Régime sans gluten et santé : quand est-ce vraiment utile ?
Beaucoup ressentent un ventre plus plat après ce changement. Pourtant, le blé apporte aussi des sucres fermentescibles, les FODMAP, qui peuvent gonfler l’intestin sensible. En diminuant pains blancs, pizzas, plats riches et produits ultra-transformés, on réduit ces sucres, la taille des portions et on mange plus calmement. L’amélioration vient souvent de cet ensemble, parfois renforcé par l’effet placebo, plus que du gluten seul.

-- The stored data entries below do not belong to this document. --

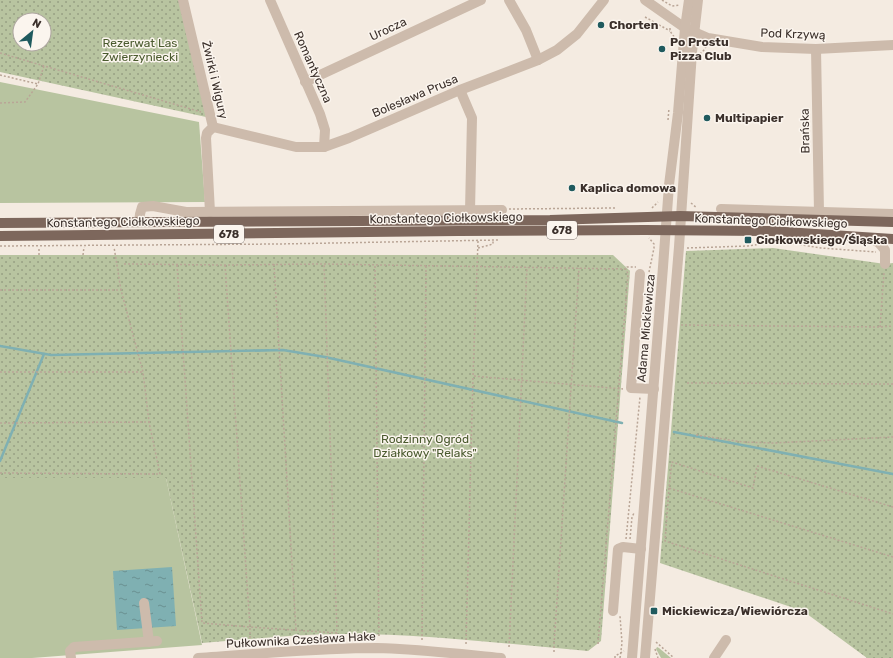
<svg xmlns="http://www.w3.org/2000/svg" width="893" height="658" font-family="Rubik,sans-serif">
  <defs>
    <pattern id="park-dots" width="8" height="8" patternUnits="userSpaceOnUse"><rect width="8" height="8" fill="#b8c4a0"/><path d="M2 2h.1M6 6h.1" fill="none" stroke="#97a083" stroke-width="1.8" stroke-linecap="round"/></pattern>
    <pattern id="water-ripples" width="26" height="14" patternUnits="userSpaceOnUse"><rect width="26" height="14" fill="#7fb0b2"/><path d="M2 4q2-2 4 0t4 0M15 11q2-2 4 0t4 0" fill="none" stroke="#699091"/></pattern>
  </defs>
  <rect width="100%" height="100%" fill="#f4ebe1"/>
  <!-- grass -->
  <g fill="#b8c4a0">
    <path d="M0,82l199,40 6,80 -205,1z"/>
    <path d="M0,478h166l36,167 -170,13h-32z"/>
    <path d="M657,647l2,1 12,10h-10l-5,-9z"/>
  </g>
  <!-- park -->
  <g fill="url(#park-dots)" fill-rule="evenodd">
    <path d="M0,0h180l26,117 -206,-45zM20,20h24v24h-24z"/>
    <path d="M773,248l112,16 8,-1v395h-26l-64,-47 -143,-48 26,-312z"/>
    <path d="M0,255h613l17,16 -29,370 -13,10c-83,-7 -167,-18 -250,-17 -45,0 -91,6 -136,9l-36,-165h-166z"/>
  </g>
  <!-- water -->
  <path fill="url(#water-ripples)" d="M172,567l4,59 -59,4 -4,-59z"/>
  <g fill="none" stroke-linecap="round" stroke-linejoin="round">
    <!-- stream -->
    <g stroke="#7fb0b2" stroke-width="2.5">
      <path d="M0,346l51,9 232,-5 42,7 297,66"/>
      <path d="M674,432l219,42"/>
      <path d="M0,461l44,-107"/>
    </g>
    <!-- path -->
    <g stroke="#b9a596" stroke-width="1.5" stroke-dasharray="2 2" stroke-linecap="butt">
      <path d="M662,0l10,6 8,-1"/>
      <path d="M645,17l25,14"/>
      <path d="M670,28v3l5,7"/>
      <path d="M0,53l201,59"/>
      <path d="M700,54l5,-5 1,-3"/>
      <path d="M0,75l38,9"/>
      <path d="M0,103l25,-1 13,-18 6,-18"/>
      <path d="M668,120l1,-12"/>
      <path d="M691,203l6,5"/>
      <path d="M652,208l6,-6"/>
      <path d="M509,209l107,-1"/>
      <path d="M478,241l-5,135 150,13"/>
      <path d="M784,242l37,6 55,4"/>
      <path d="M0,246l279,-2 219,-4"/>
      <path d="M478,248l15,-4v-4"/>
      <path d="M687,248l61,-2 32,-5"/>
      <path d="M39,255v-8"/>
      <path d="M83,255l1,-8"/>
      <path d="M124,264l101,1 99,-1 302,5 1,-2h9"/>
      <path d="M274,264l22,366"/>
      <path d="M177,265l25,358 48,4v13"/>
      <path d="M225,265l25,362 87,6 -13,-369"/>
      <path d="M375,266l4,372"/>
      <path d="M649,272l5,-24v-4l-5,-6"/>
      <path d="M0,290h121"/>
      <path d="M681,325l199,2 13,-1"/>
      <path d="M880,327l4,-54"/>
      <path d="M0,372h142"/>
      <path d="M687,383l206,1"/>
      <path d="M0,423l149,-1"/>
      <path d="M696,435l47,7 30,1 120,-6"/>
      <path d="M0,473l160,1 -11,-52 -6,-50 -22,-82 -7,-43"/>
      <path d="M669,488l-4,53 228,73"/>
      <path d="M893,507l-136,-41 -4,22 -81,-26 -3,26 224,69"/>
      <path d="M626,539l14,-142"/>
      <path d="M630,539l2,-22 2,-4"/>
      <path d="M337,638v-5"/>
      <path d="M422,640l4,-374"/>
      <path d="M656,642l18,16"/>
      <path d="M466,644l7,-268"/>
      <path d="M598,644l30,-370 -2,-5"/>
      <path d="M509,647l18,-380"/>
      <path d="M655,649l3,9"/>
      <path d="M554,652v-7l25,-377"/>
      <path d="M615,658v-2l9,-5"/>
      <path d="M620,658l2,-15 -2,-27"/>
    </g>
    <!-- minor -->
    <g stroke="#cdbbac" stroke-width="10">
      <path d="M183,0l30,127 -6,6 -1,5 4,74"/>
      <path d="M270,0l50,114 5,16 -1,17"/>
      <path d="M509,0l17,30 12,30"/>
      <path d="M645,0l40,28 23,10 54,9 54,2 77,-4"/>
      <path d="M816,49l3,163"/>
      <path d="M305,82l176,-82"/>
      <path d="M460,90l12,28 -2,93"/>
      <path d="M213,127l83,20h28l25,-9 111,-48 78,-30 19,-10 20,-16 27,-34"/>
      <path d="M721,209l172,5"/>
      <path d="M139,222l1,-8 2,-7 11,-1 33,6 316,-2"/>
      <path d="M871,238l8,5 6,7v14"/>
      <path d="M640,274l-9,114 23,1"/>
      <path d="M144,603l5,39"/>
      <path d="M613,611l5,-62 5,-2 18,2"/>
      <path d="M71,658l-1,-7 4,-4 83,-6"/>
      <path d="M198,658c60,-4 119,-10 179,-10 41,1 83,6 124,10"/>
      <path d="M632,658l31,-391 6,-82 9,-72 7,-85 4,-28"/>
      <path d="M645,658l34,-411 13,-195 6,-52"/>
      <path d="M714,658l12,-18"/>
    </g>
    <!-- major -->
    <g stroke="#7d675c" stroke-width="10">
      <path d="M0,223l550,-3 130,-4 213,6"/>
      <path d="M0,236l458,-5 187,-1 125,1 123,8"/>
    </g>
  </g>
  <!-- markers -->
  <g fill="#1f5a5e" stroke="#fbf5ee" stroke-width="1.5">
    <circle cx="601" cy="25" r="4"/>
    <circle cx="662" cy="49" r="4"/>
    <circle cx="707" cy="118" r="4"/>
    <circle cx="572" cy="188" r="4"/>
    <rect x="744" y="236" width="8" height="8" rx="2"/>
    <rect x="650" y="607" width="8" height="8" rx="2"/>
  </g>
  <g text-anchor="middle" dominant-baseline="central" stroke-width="3" stroke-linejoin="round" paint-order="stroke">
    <!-- shield labels -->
    <g fill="#fbf5ee" stroke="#756b66" stroke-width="1">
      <rect x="547" y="221" width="30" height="18" rx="3"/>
      <rect x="214" y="225" width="30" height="18" rx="3"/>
    </g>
    <g font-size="11" font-weight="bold" fill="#3b302b">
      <text x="562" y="230">678</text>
      <text x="229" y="234">678</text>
    </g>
    <!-- poi labels -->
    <g font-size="12" font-weight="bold" fill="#3b302b" stroke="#fbf5ee" text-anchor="start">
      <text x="609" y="25">Chorten</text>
      <text x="670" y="42">Po Prostu<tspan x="670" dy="14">Pizza Club</tspan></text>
      <text x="715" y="118">Multipapier</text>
      <text x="580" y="188">Kaplica domowa</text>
      <text x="756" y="240">Ciołkowskiego/Śląska</text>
      <text x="662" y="611">Mickiewicza/Wiewiórcza</text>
    </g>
    <!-- street labels -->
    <g font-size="12" fill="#3b302b" stroke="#fbf5ee">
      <text transform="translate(388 29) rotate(-25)">Urocza</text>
      <text transform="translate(793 34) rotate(2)">Pod Krzywą</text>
      <text transform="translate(313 67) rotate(66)">Romantyczna</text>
      <text transform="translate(215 80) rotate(77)">Żwirki i Wigury</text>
      <text transform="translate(415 96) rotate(-23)">Bolesława Prusa</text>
      <text transform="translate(805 131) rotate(-91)">Brańska</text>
      <text transform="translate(446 218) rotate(-1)">Konstantego Ciołkowskiego</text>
      <text transform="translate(771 221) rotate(2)">Konstantego Ciołkowskiego</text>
      <text transform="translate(123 222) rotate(-1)">Konstantego Ciołkowskiego</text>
      <text transform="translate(646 328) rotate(-85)">Adama Mickiewicza</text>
      <text transform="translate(301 640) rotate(-3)">Pułkownika Czesława Hake</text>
    </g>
    <!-- park labels -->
    <g font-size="12" fill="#4a5a2e" stroke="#fbf5ee">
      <text x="140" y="43">Rezerwat Las<tspan x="140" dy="14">Zwierzyniecki</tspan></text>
      <text x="425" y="439">Rodzinny Ogród<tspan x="425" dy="14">Działkowy "Relaks"</tspan></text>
    </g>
  </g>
  <!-- north arrow -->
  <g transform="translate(32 32) rotate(29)"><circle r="19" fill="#fbf5ee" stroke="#aea6a0"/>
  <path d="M0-3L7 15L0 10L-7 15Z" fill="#1f5a5e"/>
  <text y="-6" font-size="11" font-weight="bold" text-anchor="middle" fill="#3b302b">N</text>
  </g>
</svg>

Il existe des cas où l’éviction est non négociable : maladie cœliaque, allergie au blé, ou sensibilité au gluten non cœliaque diagnostiquée. Pour confirmer une maladie cœliaque, les examens demandent que le patient consomme encore du gluten. L’enlever avant bilan peut donc fausser les tests et retarder un diagnostic important, ce qui rend la démarche médicale prioritaire en cas de symptômes marqués et persistants.
Avant de bannir le gluten : les bons réflexes à adopter
Chez une personne sans pathologie connue, une exclusion totale peut faire chuter l’apport en fibres, car le blé complet ou les pâtes semi-complètes en apportaient beaucoup. Le transit peut ralentir, le microbiote intestinal se trouver moins nourri, et les apports en vitamines B, fer ou magnésium se réduire si l’on remplace tout par des produits très raffinés. À cela s’ajoutent la charge mentale au restaurant, les repas compliqués chez les proches et parfois une relation plus anxieuse à la nourriture.
Une approche plus souple consiste à garder le gluten en améliorant la qualité : pain au levain de tradition, portions raisonnables de céréales complètes, utilisation de sarrasin ou de quinoa, assiettes riches en légumes et en légumineuses si elles sont bien tolérées. Tenir un petit journal alimentaire aide à repérer ce qui déclenche vraiment les gênes. Et si les troubles durent, un échange avec un médecin ou un diététicien permet d’ajuster sans multiplier les interdits inutiles.
En bref
- En 2026, le marché des aliments sans gluten pèse 8,88 milliards de dollars, tandis que de nombreux Français arrêtent le gluten sans pathologie.
- Arrêter le gluten modifie l’assiette, réduit les produits ultra-transformés et les FODMAP, mais le régime sans gluten sans être intolérant comporte aussi plusieurs pièges.
- Entre effets sur les fibres, microbiote intestinal, vie sociale et charge mentale, l’intérêt réel d’un régime sans gluten reste plus nuancé qu’il n’y paraît.